It was quite a surprise for Harry Shierman during his 100th birthday celebration in December when his family presented him with a Century Farm and Ranch plaque.
Harry’s father had purchased the Kathryn-area farm in January 1919, and it was Quincy Shierman, Harry’s granddaughter-in-law, who applied for the award.
“I thought it would be pretty special to give him the Century Farm and Ranch Award on his 100th birthday,” she said. “I don’t think it would be much of a stretch to say that it is a rare event for someone to see their farm turn 100 the same year they celebrate their 100th year, too.”
Henry Shierman, Harry’s son and co-owner of the family farm, said his grandfather (also named Henry Shierman) and his grandmother were Russian Germans who came to Canada in 1908. The elder Shierman worked with the railroad out of Calgary, and ended up renting some farmland before purchasing the land his descendants farms today.
“It started out where Grandpa would raise wheat, some barley and some oats,” said Henry. “They had probably 25 head of beef cows, and I think eight milk cows, about 20 or 30 pigs, chickens for eggs.
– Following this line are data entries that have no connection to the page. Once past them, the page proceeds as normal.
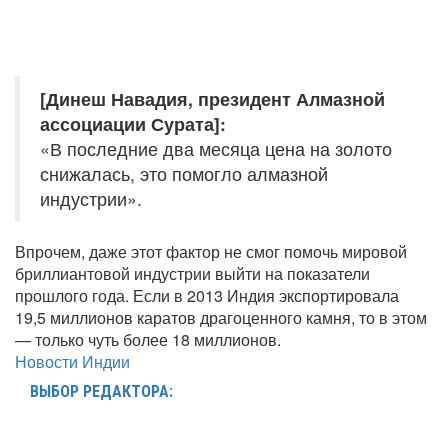
[Динеш Навадия, президент Алмазной
ассоциации Сурата]:
«В последние два месяца цена на золото
снижалась, это помогло алмазной
индустрии».
Впрочем, даже этот фактор не смог помочь мировой
бриллиантовой индустрии выйти на показатели
прошлого года. Если в 2013 Индия экспортировала
19,5 миллионов каратов драгоценного камня, то в этом
— только чуть более 18 миллионов.
Новости Индии
ВЫБОР РЕДАКТОРА:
They had turkeys that they would butcher and sell, and they had roosters they would sell as fryers.
They did pretty much everything on this farm. You know, they had to do it to get by.”
When his father was growing up, the farm was still run with horses, he added.
“My granddad lived to be about 96. From doing everything with horses which they did, and then slowly going to the steel-wheeled tractors, the steam engines, and then going to the rubber-tired tractors, and then of course going to the big four-wheel-drive tractors, and now going to quad-track tractors, it’s quite a change all right.”
His dad was pretty happy with the life he grew up with and with the changes, said Henry.
“He told me lots of stuff like how they used to go to school and how they rode the horses, and how they would always ride bareback because in the winter, that was a lot warmer,” Henry said.
“I think Dad was close to 90 the last time he drove the combine.”
The farm — now operated by Henry, his two brothers, son and nephew — has around 110 cows and 4,500 seeded acres.
“Our four daughters are the fifth generation on our farm and don’t miss a beat around here,” added Quincy. “It has been such a pleasure to be a part of the 100th year on the farm and to celebrate it with the one who is behind its success.
“I can’t wait to watch our daughters grow on the farm and see the success of its next 100 years.”